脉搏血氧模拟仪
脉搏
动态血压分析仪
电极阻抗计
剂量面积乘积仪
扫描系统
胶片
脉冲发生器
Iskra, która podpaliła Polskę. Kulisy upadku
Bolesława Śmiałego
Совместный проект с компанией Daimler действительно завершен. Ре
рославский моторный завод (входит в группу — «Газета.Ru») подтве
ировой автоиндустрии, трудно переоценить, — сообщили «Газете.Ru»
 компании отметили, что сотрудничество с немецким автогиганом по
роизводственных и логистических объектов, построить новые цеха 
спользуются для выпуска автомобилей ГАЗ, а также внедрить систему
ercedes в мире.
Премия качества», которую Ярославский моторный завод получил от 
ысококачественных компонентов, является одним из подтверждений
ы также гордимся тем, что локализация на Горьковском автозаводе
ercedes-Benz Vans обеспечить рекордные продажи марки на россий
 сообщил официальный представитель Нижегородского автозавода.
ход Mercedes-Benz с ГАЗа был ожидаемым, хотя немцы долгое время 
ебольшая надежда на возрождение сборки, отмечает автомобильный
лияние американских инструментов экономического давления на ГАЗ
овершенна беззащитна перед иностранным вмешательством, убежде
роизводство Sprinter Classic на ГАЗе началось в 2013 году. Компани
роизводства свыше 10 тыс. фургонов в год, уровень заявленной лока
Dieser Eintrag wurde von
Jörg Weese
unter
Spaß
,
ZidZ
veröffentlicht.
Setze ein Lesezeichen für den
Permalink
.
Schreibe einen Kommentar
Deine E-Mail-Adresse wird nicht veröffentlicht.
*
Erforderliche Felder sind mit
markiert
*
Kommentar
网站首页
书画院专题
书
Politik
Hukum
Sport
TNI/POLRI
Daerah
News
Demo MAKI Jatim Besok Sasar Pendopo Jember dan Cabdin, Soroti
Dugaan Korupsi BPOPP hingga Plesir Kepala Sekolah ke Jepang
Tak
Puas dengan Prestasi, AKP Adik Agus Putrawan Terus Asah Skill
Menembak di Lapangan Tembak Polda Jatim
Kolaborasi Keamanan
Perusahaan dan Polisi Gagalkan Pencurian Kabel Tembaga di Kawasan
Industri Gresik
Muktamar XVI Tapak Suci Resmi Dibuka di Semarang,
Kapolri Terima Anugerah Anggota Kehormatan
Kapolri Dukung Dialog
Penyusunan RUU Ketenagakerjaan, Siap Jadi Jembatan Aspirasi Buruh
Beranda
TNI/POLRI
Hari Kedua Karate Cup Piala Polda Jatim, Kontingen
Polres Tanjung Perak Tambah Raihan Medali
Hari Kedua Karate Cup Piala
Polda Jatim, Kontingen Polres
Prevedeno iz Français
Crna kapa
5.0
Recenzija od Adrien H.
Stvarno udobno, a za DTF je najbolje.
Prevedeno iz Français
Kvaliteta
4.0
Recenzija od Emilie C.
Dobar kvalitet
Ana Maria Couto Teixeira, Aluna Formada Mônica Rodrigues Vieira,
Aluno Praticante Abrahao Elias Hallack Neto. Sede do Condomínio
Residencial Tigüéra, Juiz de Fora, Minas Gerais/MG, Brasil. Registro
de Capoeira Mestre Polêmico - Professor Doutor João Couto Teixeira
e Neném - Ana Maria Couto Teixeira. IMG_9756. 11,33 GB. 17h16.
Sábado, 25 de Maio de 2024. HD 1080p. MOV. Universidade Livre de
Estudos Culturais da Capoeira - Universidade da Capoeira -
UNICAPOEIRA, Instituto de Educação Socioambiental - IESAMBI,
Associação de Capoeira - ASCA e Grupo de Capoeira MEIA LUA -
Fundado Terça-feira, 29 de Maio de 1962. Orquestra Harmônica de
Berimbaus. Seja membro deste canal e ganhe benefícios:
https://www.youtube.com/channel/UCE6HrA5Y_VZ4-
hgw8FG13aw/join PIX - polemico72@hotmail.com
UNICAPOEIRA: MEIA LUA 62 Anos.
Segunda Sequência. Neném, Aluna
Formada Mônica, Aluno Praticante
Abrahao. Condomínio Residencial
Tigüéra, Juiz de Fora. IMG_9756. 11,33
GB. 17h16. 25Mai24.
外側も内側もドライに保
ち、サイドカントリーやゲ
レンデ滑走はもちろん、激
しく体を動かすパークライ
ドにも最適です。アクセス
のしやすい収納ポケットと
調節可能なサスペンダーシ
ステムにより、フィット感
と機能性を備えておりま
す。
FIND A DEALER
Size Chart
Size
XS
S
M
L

------------------------------------------------------------

Exercise description =>
Return the material in its entirety, word for word.

Solved problem =>
脉搏血氧模拟仪
脉搏
动态血压分析仪
电极阻抗计
剂量面积乘积仪
扫描系统
胶片
脉冲发生器
Iskra, która podpaliła Polskę. Kulisy upadku
Bolesława Śmiałego
Совместный проект с компанией Daimler действительно завершен. Ре
рославский моторный завод (входит в группу — «Газета.Ru») подтве
ировой автоиндустрии, трудно переоценить, — сообщили «Газете.Ru»
 компании отметили, что сотрудничество с немецким автогиганом по
роизводственных и логистических объектов, построить новые цеха 
спользуются для выпуска автомобилей ГАЗ, а также внедрить систему
ercedes в мире.
Премия качества», которую Ярославский моторный завод получил от 
ысококачественных компонентов, является одним из подтверждений
ы также гордимся тем, что локализация на Горьковском автозаводе
ercedes-Benz Vans обеспечить рекордные продажи марки на россий
 сообщил официальный представитель Нижегородского автозавода.
ход Mercedes-Benz с ГАЗа был ожидаемым, хотя немцы долгое время 
ебольшая надежда на возрождение сборки, отмечает автомобильный
лияние американских инструментов экономического давления на ГАЗ
овершенна беззащитна перед иностранным вмешательством, убежде
роизводство Sprinter Classic на ГАЗе началось в 2013 году. Компани
роизводства свыше 10 тыс. фургонов в год, уровень заявленной лока
Dieser Eintrag wurde von
Jörg Weese
unter
Spaß
,
ZidZ
veröffentlicht.
Setze ein Lesezeichen für den
Permalink
.
Schreibe einen Kommentar
Deine E-Mail-Adresse wird nicht veröffentlicht.
*
Erforderliche Felder sind mit
markiert
*
Kommentar
网站首页
书画院专题
书
Politik
Hukum
Sport
TNI/POLRI
Daerah
News
Demo MAKI Jatim Besok Sasar Pendopo Jember dan Cabdin, Soroti
Dugaan Korupsi BPOPP hingga Plesir Kepala Sekolah ke Jepang
Tak
Puas dengan Prestasi, AKP Adik Agus Putrawan Terus Asah Skill
Menembak di Lapangan Tembak Polda Jatim
Kolaborasi Keamanan
Perusahaan dan Polisi Gagalkan Pencurian Kabel Tembaga di Kawasan
Industri Gresik
Muktamar XVI Tapak Suci Resmi Dibuka di Semarang,
Kapolri Terima Anugerah Anggota Kehormatan
Kapolri Dukung Dialog
Penyusunan RUU Ketenagakerjaan, Siap Jadi Jembatan Aspirasi Buruh
Beranda
TNI/POLRI
Hari Kedua Karate Cup Piala Polda Jatim, Kontingen
Polres Tanjung Perak Tambah Raihan Medali
Hari Kedua Karate Cup Piala
Polda Jatim, Kontingen Polres
Prevedeno iz Français
Crna kapa
5.0
Recenzija od Adrien H.
Stvarno udobno, a za DTF je najbolje.
Prevedeno iz Français
Kvaliteta
4.0
Recenzija od Emilie C.
Dobar kvalitet
Ana Maria Couto Teixeira, Aluna Formada Mônica Rodrigues Vieira,
Aluno Praticante Abrahao Elias Hallack Neto. Sede do Condomínio
Residencial Tigüéra, Juiz de Fora, Minas Gerais/MG, Brasil. Registro
de Capoeira Mestre Polêmico - Professor Doutor João Couto Teixeira
e Neném - Ana Maria Couto Teixeira. IMG_9756. 11,33 GB. 17h16.
Sábado, 25 de Maio de 2024. HD 1080p. MOV. Universidade Livre de
Estudos Culturais da Capoeira - Universidade da Capoeira -
UNICAPOEIRA, Instituto de Educação Socioambiental - IESAMBI,
Associação de Capoeira - ASCA e Grupo de Capoeira MEIA LUA -
Fundado Terça-feira, 29 de Maio de 1962. Orquestra Harmônica de
Berimbaus. Seja membro deste canal e ganhe benefícios:
https://www.youtube.com/channel/UCE6HrA5Y_VZ4-
hgw8FG13aw/join PIX - polemico72@hotmail.com
UNICAPOEIRA: MEIA LUA 62 Anos.
Segunda Sequência. Neném, Aluna
Formada Mônica, Aluno Praticante
Abrahao. Condomínio Residencial
Tigüéra, Juiz de Fora. IMG_9756. 11,33
GB. 17h16. 25Mai24.
外側も内側もドライに保
ち、サイドカントリーやゲ
レンデ滑走はもちろん、激
しく体を動かすパークライ
ドにも最適です。アクセス
のしやすい収納ポケットと
調節可能なサスペンダーシ
ステムにより、フィット感
と機能性を備えておりま
す。
FIND A DEALER
Size Chart
Size
XS
S
M
L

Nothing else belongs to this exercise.